I got a new computer last November and had Windows 7 installed. When I tried to download the TNM-7 files from its website, it downloads and extracts just fine. But, I keep getting this error message:



> Error 75....


Sadly, the program opens and closes so quickly, I can get the rest of it. But, hopefully, that's enough. *shrugs*

I've spoken to the owner of the program, and he has told me that other people have Win7, and that it's working just fine for time. However, he has done nothing to help me fix my problem. So, if anyone can help me out with this, I would greatly appreciate it. Thanks!


----------



## Megabite (Apr 5, 2008)

Does this file produce an .exe file that you click on and get the error ?


----------



## Megabite (Apr 5, 2008)

If so try right clicking on the exe and choose Run as Administrator....also try Compatibility Mode....right click the exe and choose Properties and the Compatibility tab


----------



## dxanman (Mar 24, 2010)

The file description says it's a "Windows Batch File". But, yes, I believe it's a .exe file.


----------



## Megabite (Apr 5, 2008)

Try above post


----------



## dxanman (Mar 24, 2010)

OK, I've done both. 

Nothing happened when I tried to run it as the Admin. And, the Compatibility is set to Windows XP, however nothing's changed.

I looked up the details of the file when I tried to run it as the Admin, and it's labeled as "TNM.BAT". I don't know if that changes anything...


----------



## Megabite (Apr 5, 2008)

Maybe try Dosbox

http://www.dosbox.com/wiki/Basic_Setup_and_Installation_of_DosBox


----------



## dxanman (Mar 24, 2010)

Wow. OK. I guess I'll have to go through step-by-step and see what happens. Thanks.


----------



## dxanman (Mar 24, 2010)

OK, sorry. I've gotten DosBox to mount my "C:\TMN7SE\", but it won't open the directory.


----------



## dxanman (Mar 24, 2010)

I reloaded the program and tried to open it using the Command Prompt, but got this message when I tried to run it:

"Error 75 at pgrm-ctr: 215539". I'm read that it has something to do with the registry. Is that correct?


----------



## dxanman (Mar 24, 2010)

That link doesn't work anymore


----------



## Megabite (Apr 5, 2008)

Try this one

http://kent.dl.sourceforge.net/project/dosbox/dosbox/0.73/DOSBox0.73-win32-installer.exe


----------



## dxanman (Mar 24, 2010)

Megabite said:


> Try this one
> 
> http://kent.dl.sourceforge.net/project/dosbox/dosbox/0.73/DOSBox0.73-win32-installer.exe


I've got Dos Box already installed.

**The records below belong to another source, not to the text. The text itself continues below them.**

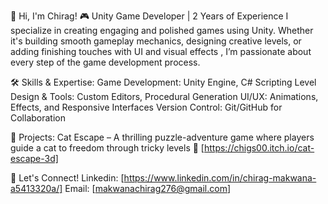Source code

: 👋 Hi, I'm Chirag!
🎮 Unity Game Developer | 2 Years of Experience
I specialize in creating engaging and polished games using Unity. Whether it's building smooth gameplay mechanics, designing creative levels, or adding finishing touches with UI and visual effects
, I’m passionate about every step of the game development process.

🛠️ Skills & Expertise:
Game Development: Unity Engine, C# Scripting
Level Design & Tools: Custom Editors, Procedural Generation
UI/UX: Animations, Effects, and Responsive Interfaces
Version Control: Git/GitHub for Collaboration

🌟 Projects:
Cat Escape – A thrilling puzzle-adventure game where players guide a cat to freedom through tricky levels
🔗 [https://chigs00.itch.io/cat-escape-3d]

🚀 Let's Connect!
Linkedin: [https://www.linkedin.com/in/chirag-makwana-a5413320a/]
Email: [makwanachirag276@gmail.com]


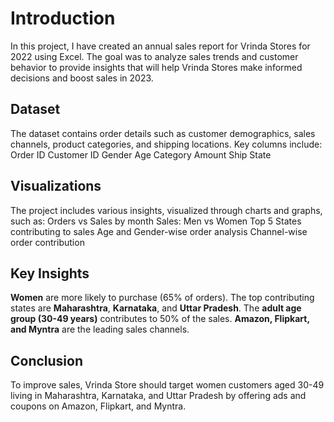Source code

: 
# Introduction
In this project, I have created an annual sales report for Vrinda Stores for 2022 using Excel. The goal was to analyze sales trends and customer behavior to provide insights that will help Vrinda Stores make informed decisions and boost sales in 2023.

## Dataset

The dataset contains order details such as customer demographics, sales channels, product categories, and shipping locations. Key columns include:
 Order ID
 Customer ID
 Gender
 Age
 Category
 Amount
Ship State

## Visualizations

The project includes various insights, visualized through charts and graphs, such as:
 Orders vs Sales by month
 Sales: Men vs Women
 Top 5 States contributing to sales
 Age and Gender-wise order analysis
 Channel-wise order contribution

 ## Key Insights
 **Women** are more likely to purchase (65% of orders).
 The top contributing states are **Maharashtra**, **Karnataka**, and **Uttar Pradesh**.
 The **adult age group (30-49 years)** contributes to 50% of the sales.
 **Amazon, Flipkart, and Myntra** are the leading sales channels.

 ## Conclusion
To improve sales, Vrinda Store should target women customers aged 30-49 living in Maharashtra, Karnataka, and Uttar Pradesh by offering ads and coupons on Amazon, Flipkart, and Myntra.





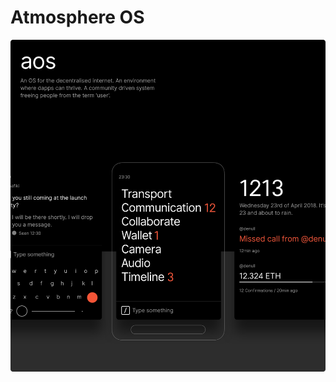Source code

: # Atmosphere OS

![alt text](https://github.com/Embrace-clarity/atmosphere-os-design/blob/master/Assets/Header.png "aos clarity promo")
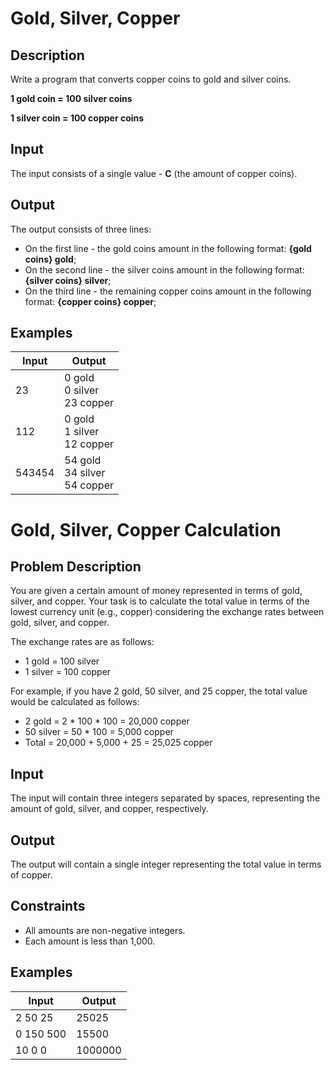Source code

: # Gold, Silver, Copper
## Description
Write a program that converts copper coins to gold and silver coins.

**1 gold coin = 100 silver coins**

**1 silver coin = 100 copper coins**
## Input
The input consists of a single value - **C** (the amount of copper coins).
## Output
The output consists of three lines:
- On the first line - the gold coins amount in the following format: **{gold coins} gold**;
- On the second line - the silver coins amount in the following format: **{silver coins} silver**;
- On the third line - the remaining copper coins amount in the following format: **{copper coins} copper**;
## Examples
|Input|Output|
|-|-|
|23|0 gold<br />0 silver<br />23 copper|
|112|0 gold<br />1 silver<br />12 copper|
|543454|54 gold<br />34 silver<br />54 copper|

# Gold, Silver, Copper Calculation

## Problem Description
You are given a certain amount of money represented in terms of gold, silver, and copper. Your task is to calculate the total value in terms of the lowest currency unit (e.g., copper) considering the exchange rates between gold, silver, and copper.

The exchange rates are as follows:
- 1 gold = 100 silver
- 1 silver = 100 copper

For example, if you have 2 gold, 50 silver, and 25 copper, the total value would be calculated as follows:
- 2 gold = 2 * 100 * 100 = 20,000 copper
- 50 silver = 50 * 100 = 5,000 copper
- Total = 20,000 + 5,000 + 25 = 25,025 copper

## Input
The input will contain three integers separated by spaces, representing the amount of gold, silver, and copper, respectively.

## Output
The output will contain a single integer representing the total value in terms of copper.

## Constraints
- All amounts are non-negative integers.
- Each amount is less than 1,000.

## Examples
|Input|Output|
|-|-|
|2 50 25|25025|
|0 150 500|15500|
|10 0 0|1000000|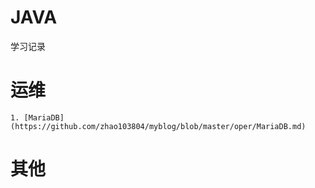 # JAVA
  学习记录
# 运维
	1. [MariaDB](https://github.com/zhao103804/myblog/blob/master/oper/MariaDB.md)
# 其他
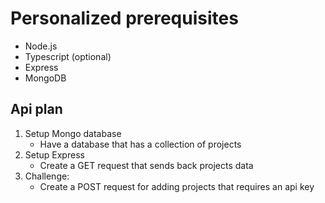 # Personalized prerequisites
- Node.js
- Typescript (optional)
- Express
- MongoDB

## Api plan

1. Setup Mongo database
    - Have a database that has a collection of projects
2. Setup Express
    - Create a GET request that sends back projects data
3. Challenge:
    - Create a POST request for adding projects that requires an api key


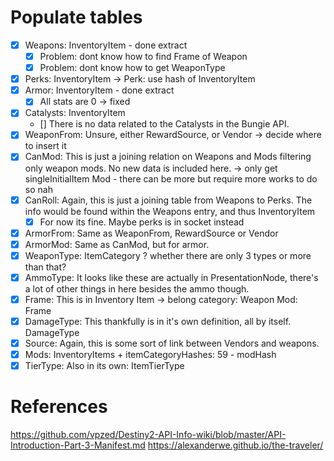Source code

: # Populate tables

- [x] Weapons: InventoryItem - done extract
    - [x] Problem: dont know how to find Frame of Weapon
    - [x] Problem: dont know how to get WeaponType
- [x] Perks: InventoryItem -> Perk: use hash of InventoryItem
- [x] Armor: InventoryItem - done extract 
    - [x] All stats are 0 -> fixed
- [x] Catalysts: InventoryItem 
    - [] There is no data related to the Catalysts in the Bungie API.
- [x] WeaponFrom: Unsure, either RewardSource, or Vendor -> decide where to insert it
- [x] CanMod: This is just a joining relation on Weapons and Mods filtering only weapon mods. No new data is included here. -> only get singleInitialItem Mod - there can be more but require more works to do so nah
- [x] CanRoll: Again, this is just a joining table from Weapons to Perks. The info would be found within the Weapons entry, and thus InventoryItem 
    - [x] For now its fine. Maybe perks is in socket instead
- [x] ArmorFrom: Same as WeaponFrom, RewardSource or Vendor
- [x] ArmorMod: Same as CanMod, but for armor.
- [x] WeaponType: ItemCategory ? whether there are only 3 types or more than that?
- [x] AmmoType: It looks like these are actually in PresentationNode, there's a lot of other things in here besides the ammo though.
- [x] Frame: This is in Inventory Item -> belong category: Weapon Mod: Frame
- [x] DamageType: This thankfully is in it's own definition, all by itself. DamageType
- [x] Source: Again, this is some sort of link between Vendors and weapons.
- [x] Mods: InventoryItems + itemCategoryHashes: 59 - modHash
- [x] TierType: Also in its own: ItemTierType

# References
https://github.com/vpzed/Destiny2-API-Info-wiki/blob/master/API-Introduction-Part-3-Manifest.md
https://alexanderwe.github.io/the-traveler/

But I'm having trouble with it loading the program into it's own system. (if that makes any sense). I guess, I can't mount the file correct, or something...


----------



## Megabite (Apr 5, 2008)

You could try Vitual XP for Windows 7......it worked on mine W7 but it did have few issues so I uninstalled it

http://www.microsoft.com/windows/virtual-pc/download.aspx


----------



## dxanman (Mar 24, 2010)

I've looked at Virtual XP... but, the problem is, I don't have correct version of Win 7 on my laptop. I have the Home Premium version, so it won't let me download it 

I hate to be a pain in the ***. I really do appreciate all the help. I just don't understand what I'm doing when i try to look at it.


----------



## dxanman (Mar 24, 2010)

Going back to the Dos Box option...

I mounted my C: Drive as such... "C:\TNM7SE" - the name of the program.

After opening the C: directory, I enter TNM.BAT, and get "Illegal command: start", and then Dos Box locks up and I have to close it down.


----------